(Document images with source code)
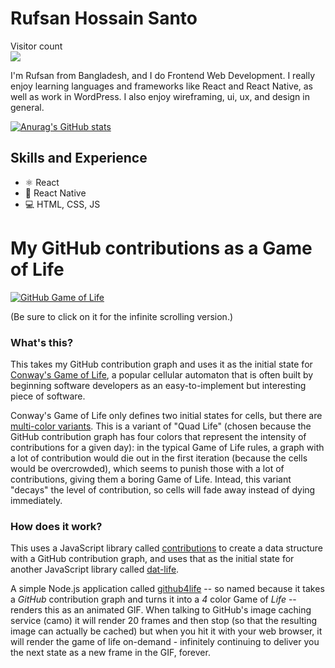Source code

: # Rufsan Hossain Santo
<p> 
  Visitor count<br>
  <img src="https://profile-counter.glitch.me/RufsanHossain/count.svg" />
</p>

I'm Rufsan from Bangladesh, and I do Frontend Web Development. I really enjoy learning languages and frameworks like React and React Native, as well as work in WordPress. I also enjoy wireframing, ui, ux, and design in general.

[![Anurag's GitHub stats](https://github-readme-stats.vercel.app/api?username=RufsanHossain&show_icons=true&theme=github_dark)](https://github.com/anuraghazra/github-readme-stats)

## Skills and Experience
* ⚛ React
* 📱 React Native
* 💻 HTML, CSS, JS

# My GitHub contributions as a Game of Life

[![GitHub Game of Life](https://github4life.herokuapp.com/ethomson.gif?z=6)](https://github4life.herokuapp.com/RufsanHossain)

(Be sure to click on it for the infinite scrolling version.)

### What's this?

This takes my GitHub contribution graph and uses it as the initial state for [Conway's Game of Life](https://en.wikipedia.org/wiki/Conway%27s_Game_of_Life), a popular cellular automaton that is often built by beginning software developers as an easy-to-implement but interesting piece of software.

Conway's Game of Life only defines two initial states for cells, but there are [multi-color variants](https://conwaylife.com/ref/mniemiec/color.htm).  This is a variant of "Quad Life" (chosen because the GitHub contribution graph has four colors that represent the intensity of contributions for a given day): in the typical Game of Life rules, a graph with a lot of contribution would die out in the first iteration (because the cells would be overcrowded), which seems to punish those with a lot of contributions, giving them a boring Game of Life.  Intead, this variant "decays" the level of contribution, so cells will fade away instead of dying immediately.

### How does it work?

This uses a JavaScript library called [contributions](https://npmjs.com/contributions) to create a data structure with a GitHub contribution graph, and uses that as the initial state for another JavaScript library called [dat-life](http://npmjs.com/dat-life).

A simple Node.js application called [github4life](https://github.com/ethomson/github4life) -- so named because it takes a _GitHub_ contribution graph and turns it into a _4_ color Game of _Life_ -- renders this as an animated GIF.  When talking to GitHub's image caching service (camo) it will render 20 frames and then stop (so that the resulting image can actually be cached) but when you hit it with your web browser, it will render the game of life on-demand - infinitely continuing to deliver you the next state as a new frame in the GIF, forever.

● Exercise objective: The records above should be returned exactly, with only their pictures held back.

● Written response:
Source code

: # Rufsan Hossain Santo
<p> 
  Visitor count<br>
  <img src="https://profile-counter.glitch.me/RufsanHossain/count.svg" />
</p>

I'm Rufsan from Bangladesh, and I do Frontend Web Development. I really enjoy learning languages and frameworks like React and React Native, as well as work in WordPress. I also enjoy wireframing, ui, ux, and design in general.

[![Anurag's GitHub stats](https://github-readme-stats.vercel.app/api?username=RufsanHossain&show_icons=true&theme=github_dark)](https://github.com/anuraghazra/github-readme-stats)

## Skills and Experience
* ⚛ React
* 📱 React Native
* 💻 HTML, CSS, JS

# My GitHub contributions as a Game of Life

[![GitHub Game of Life](https://github4life.herokuapp.com/ethomson.gif?z=6)](https://github4life.herokuapp.com/RufsanHossain)

(Be sure to click on it for the infinite scrolling version.)

### What's this?

This takes my GitHub contribution graph and uses it as the initial state for [Conway's Game of Life](https://en.wikipedia.org/wiki/Conway%27s_Game_of_Life), a popular cellular automaton that is often built by beginning software developers as an easy-to-implement but interesting piece of software.

Conway's Game of Life only defines two initial states for cells, but there are [multi-color variants](https://conwaylife.com/ref/mniemiec/color.htm).  This is a variant of "Quad Life" (chosen because the GitHub contribution graph has four colors that represent the intensity of contributions for a given day): in the typical Game of Life rules, a graph with a lot of contribution would die out in the first iteration (because the cells would be overcrowded), which seems to punish those with a lot of contributions, giving them a boring Game of Life.  Intead, this variant "decays" the level of contribution, so cells will fade away instead of dying immediately.

### How does it work?

This uses a JavaScript library called [contributions](https://npmjs.com/contributions) to create a data structure with a GitHub contribution graph, and uses that as the initial state for another JavaScript library called [dat-life](http://npmjs.com/dat-life).

A simple Node.js application called [github4life](https://github.com/ethomson/github4life) -- so named because it takes a _GitHub_ contribution graph and turns it into a _4_ color Game of _Life_ -- renders this as an animated GIF.  When talking to GitHub's image caching service (camo) it will render 20 frames and then stop (so that the resulting image can actually be cached) but when you hit it with your web browser, it will render the game of life on-demand - infinitely continuing to deliver you the next state as a new frame in the GIF, forever.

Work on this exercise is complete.